Introduction

The more technically-focused items in this post are mostly about how we can learn from the past. Two related fallacies in historical analysis are urdummheit (the stupidity of the ancients) and urwissenheit (the wisdom of the ancients). Either society reached some prelapsarian peak and we've all forgotten the knowledge of our forebears and now live as savages, or society marches ever forward toward perfection and whatever is new must, ipso facto, be better than whatever is old.

We see this a lot in object-oriented programming. You can identify two camps: one is that the Smalltalk folks got it and that everyone since did not get it and has doomed software to the dark ages; the other that you need no more evidence that OOP is bad than that today's blog posts are about functional programming. In fact, like any approach to thinking, OOP contains both baby and bathwater.

I have (at least on [objc retain];, possibly elsewhere) described NeXT Computer and NeXTStep as one of the best compromises in our industry, from a technical perspective at least. You want to make a 3M (megabytes of RAM, MIPS of processing, Megapixel display) workstation like the Xerox Alto, using ethernet networking, laser printing, and Smalltalk objects. You see a future where everyone's data is ephemerally detached from their physical computer: wherever they are, their applications and data are there too.

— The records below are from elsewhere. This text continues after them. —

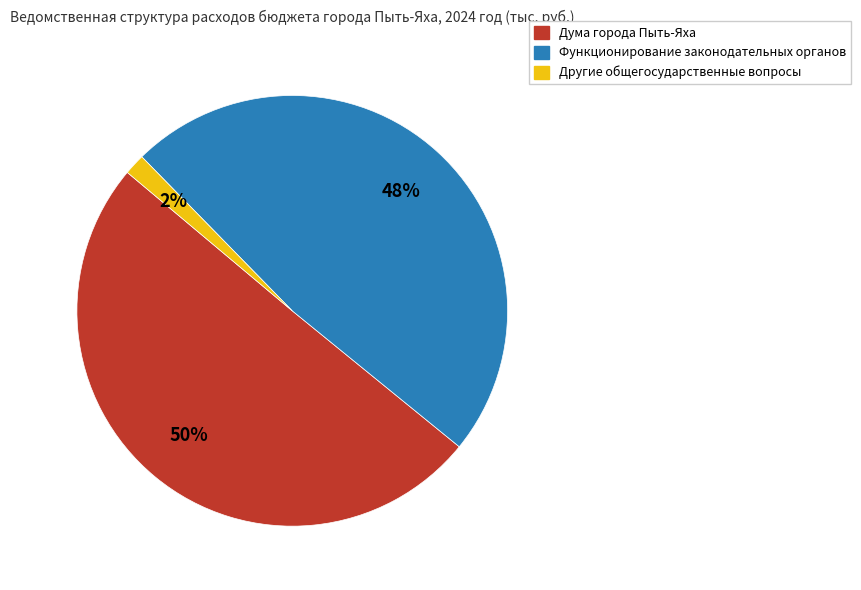

Count the number of slices in the pie.

3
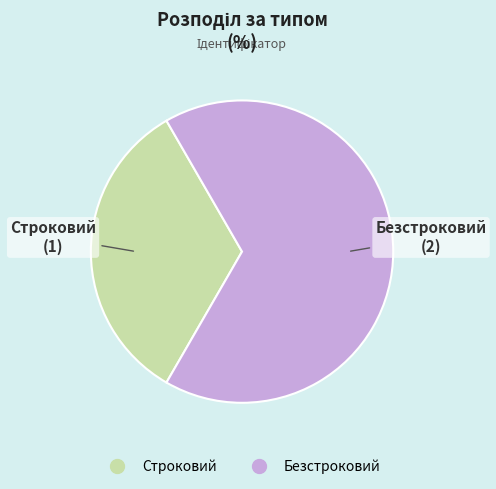

Is there a majority slice in this chart?

Yes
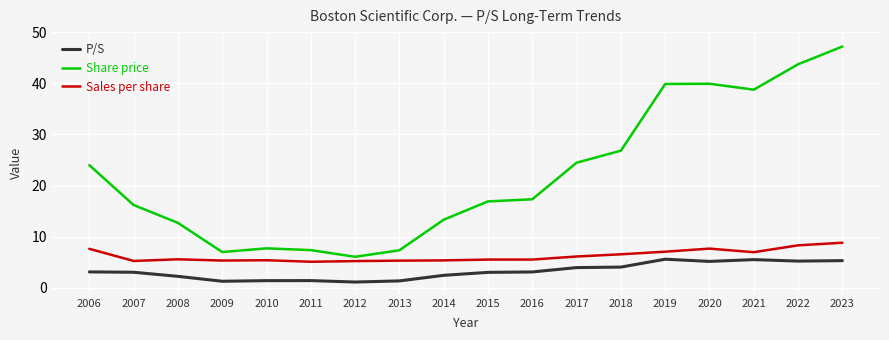

True or false: Sales per share and P/S cross at least once.

False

But you have a startup budget. What do you do? You compromise: you build that vision out of off-the-shelf parts. A UNIX-like OS gives customers a familiar workstation but can't support Smalltalk objects, so put Objective-C on the top. Laser printers need hefty CPUs and expensive Adobe licenses, so borrow the CPU and license from the central computer: using the same PostScript technology to print as to drive that megapixel display. A combination of a networked identity service (NetInfo), networked file system (NFS), and removable storage (magneto-optical disks) gives you the semblance of ubiquitous computing.

Various factors, including attempts to stay out of Apple's turf to avoid a lawsuit over poaching their staff, meant that the NeXT computer didn't really become a low-cost version of the Alto until March 2001. But we learned a lot along the way. Thus in this issue we explore nil messaging and how SwiftUI is a modern WebObjects: in a similar vein we explore REXX and the duopoly of mobile platforms.

And then the rest of the article is about personal knowledge management. Being a software engineer requires a lot of knowledge, both retained and rapidly discovered. How to cope with that is still an open question, and one I struggle with a lot.